Information shown
+===+
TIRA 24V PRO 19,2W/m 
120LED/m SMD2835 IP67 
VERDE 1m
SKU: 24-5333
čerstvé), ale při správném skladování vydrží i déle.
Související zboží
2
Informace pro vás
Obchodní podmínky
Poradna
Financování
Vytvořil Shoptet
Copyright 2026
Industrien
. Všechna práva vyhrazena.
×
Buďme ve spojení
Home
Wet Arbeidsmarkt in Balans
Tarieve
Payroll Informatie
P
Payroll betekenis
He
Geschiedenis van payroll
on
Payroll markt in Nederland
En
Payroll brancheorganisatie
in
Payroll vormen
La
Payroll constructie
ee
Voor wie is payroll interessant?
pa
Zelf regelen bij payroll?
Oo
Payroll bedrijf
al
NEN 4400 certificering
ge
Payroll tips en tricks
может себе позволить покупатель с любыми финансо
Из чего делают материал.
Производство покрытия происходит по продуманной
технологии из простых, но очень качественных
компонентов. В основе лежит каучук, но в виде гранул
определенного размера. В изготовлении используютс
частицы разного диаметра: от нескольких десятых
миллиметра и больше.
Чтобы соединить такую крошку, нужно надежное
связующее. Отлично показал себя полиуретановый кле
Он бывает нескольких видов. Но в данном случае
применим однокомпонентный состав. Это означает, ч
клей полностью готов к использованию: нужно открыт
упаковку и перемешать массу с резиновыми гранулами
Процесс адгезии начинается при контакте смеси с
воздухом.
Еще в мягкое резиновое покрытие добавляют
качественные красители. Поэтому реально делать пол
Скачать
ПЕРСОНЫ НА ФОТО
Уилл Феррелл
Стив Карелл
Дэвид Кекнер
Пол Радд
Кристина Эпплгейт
+===+
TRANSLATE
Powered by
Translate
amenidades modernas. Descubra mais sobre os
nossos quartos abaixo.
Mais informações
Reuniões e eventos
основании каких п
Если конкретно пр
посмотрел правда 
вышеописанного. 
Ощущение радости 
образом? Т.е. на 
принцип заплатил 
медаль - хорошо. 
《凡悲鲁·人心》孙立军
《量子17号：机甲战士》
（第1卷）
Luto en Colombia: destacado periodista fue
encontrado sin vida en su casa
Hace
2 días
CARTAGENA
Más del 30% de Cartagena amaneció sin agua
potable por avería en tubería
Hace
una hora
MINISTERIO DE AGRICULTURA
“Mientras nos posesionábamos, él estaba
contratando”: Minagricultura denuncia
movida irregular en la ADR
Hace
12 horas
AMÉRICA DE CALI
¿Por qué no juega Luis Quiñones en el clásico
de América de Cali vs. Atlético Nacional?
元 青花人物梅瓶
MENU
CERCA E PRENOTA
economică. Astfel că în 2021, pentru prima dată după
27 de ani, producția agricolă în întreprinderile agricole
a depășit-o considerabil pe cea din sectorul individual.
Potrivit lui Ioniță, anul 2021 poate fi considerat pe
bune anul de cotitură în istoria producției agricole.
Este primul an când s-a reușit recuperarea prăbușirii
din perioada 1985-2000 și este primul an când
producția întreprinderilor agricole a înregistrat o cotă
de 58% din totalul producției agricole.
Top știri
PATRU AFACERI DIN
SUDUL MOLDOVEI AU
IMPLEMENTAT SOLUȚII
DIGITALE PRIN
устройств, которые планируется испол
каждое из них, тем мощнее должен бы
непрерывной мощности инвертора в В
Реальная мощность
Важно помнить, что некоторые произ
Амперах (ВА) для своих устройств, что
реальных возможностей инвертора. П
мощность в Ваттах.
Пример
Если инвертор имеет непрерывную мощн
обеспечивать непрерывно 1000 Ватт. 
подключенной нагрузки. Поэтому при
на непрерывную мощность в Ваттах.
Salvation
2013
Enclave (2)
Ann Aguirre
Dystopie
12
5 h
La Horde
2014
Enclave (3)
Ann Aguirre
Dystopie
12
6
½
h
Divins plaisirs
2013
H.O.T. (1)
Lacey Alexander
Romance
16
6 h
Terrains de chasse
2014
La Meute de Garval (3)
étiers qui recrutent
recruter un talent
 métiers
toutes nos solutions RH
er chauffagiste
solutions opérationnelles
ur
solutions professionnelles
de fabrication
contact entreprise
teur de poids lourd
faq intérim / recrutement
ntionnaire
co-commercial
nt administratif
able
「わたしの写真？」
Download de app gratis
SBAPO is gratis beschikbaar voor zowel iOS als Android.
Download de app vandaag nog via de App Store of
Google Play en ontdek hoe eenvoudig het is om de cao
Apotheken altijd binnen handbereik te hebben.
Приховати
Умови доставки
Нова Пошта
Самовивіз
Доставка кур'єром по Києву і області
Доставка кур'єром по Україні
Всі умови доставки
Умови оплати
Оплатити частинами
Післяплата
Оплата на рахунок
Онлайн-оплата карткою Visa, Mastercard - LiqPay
+===+
Try it
Copy out precisely the lines from the line with "качественные красители. Поэтому" to the line with "Кристина Эпплгейт" in the material above, including those two lines and omitting all the rest.

Solution to this exercise
качественные красители. Поэтому реально делать пол
Скачать
ПЕРСОНЫ НА ФОТО
Уилл Феррелл
Стив Карелл
Дэвид Кекнер
Пол Радд
Кристина Эпплгейт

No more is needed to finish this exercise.